By Wileen Wong Kromhout
As biological research advances, the need to see smaller and smaller objects is increasingly important. Knowing the location of intercellular constituents, such as proteins, lipids, or nucleic acids, will help scientists elicit the causes for diseases and develop subsequent cures. Since these objects are less than 10 nanometers in size, imaging systems with super-resolution capabilities is needed.
Now, using commercial off-the-shelf photonics components, Electrical Engineering Professor Jia-Ming Liu and his students, Margaret Chiang and Juan Garcia, have built a prototype STED (stimulated emission depletion) microscope that achieves sub-diffraction resolution imaging capabilities at a fraction of the cost normally expected of a STED microscope.
Through intensive studies into the physics of STED microscopy, the group was able to break the diffraction limit by 18.5%. Along the way, the group has invented new methods and simpler approaches that allowed the system to be built less expensively. The group hopes that their efforts will lead to greater acceptance of STED microscopy that will subsequently open up a new era of biological investigations.
The next version of their STED microscopy system will employ a higher magnification objective lens, which along with their new hardware approach, will enable the group to achieve resolutions beyond what has been demonstrated with STED microscopy.
Several microscopy approaches have been invented that are capable of super-resolution. However, while the electron microscopy, scanning tunneling microscopy, atomic force microscopy, and near-field light microscopy can see tiny objects, these techniques are limited to surface imaging and/or are destructive to live cells. Therefore, for biological applications, far-field light microscope is still preferred by scientists.

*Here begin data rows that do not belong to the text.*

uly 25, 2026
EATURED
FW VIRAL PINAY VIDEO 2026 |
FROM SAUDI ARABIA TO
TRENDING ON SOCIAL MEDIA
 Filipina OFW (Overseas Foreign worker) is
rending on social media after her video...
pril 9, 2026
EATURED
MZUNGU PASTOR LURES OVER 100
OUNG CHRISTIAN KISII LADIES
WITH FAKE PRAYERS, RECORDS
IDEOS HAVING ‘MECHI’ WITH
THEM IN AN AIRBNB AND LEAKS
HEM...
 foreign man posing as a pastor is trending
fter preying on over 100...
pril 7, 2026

For more than a century, the resolution of a far-field light microscope was confined by Abbe’s diffraction limit. Recently, various techniques have been developed to successfully break the diffraction limit and achieve super-resolution. The stimulated emission depletion (STED) microscopy technique has an advantage over the others by requiring minimal post-processing.
However, it was not readily adopted into the mainstream due to the complexity and cost of the system. In fact, for more than a decade since the concept was proposed, no research group working independently of STED microscopy’s founder had demonstrated STED microscopy capabilities. Furthermore, no such system had been developed in the United States until now.
Professor Liu’s group is actively seeking funding for the next phases and is excited about nearing the development of the first STED microscope system in the United States.
This research was partially supported by University of California Systemwide Biotechnology Research & Education Program GREAT Training Grant #2006-04.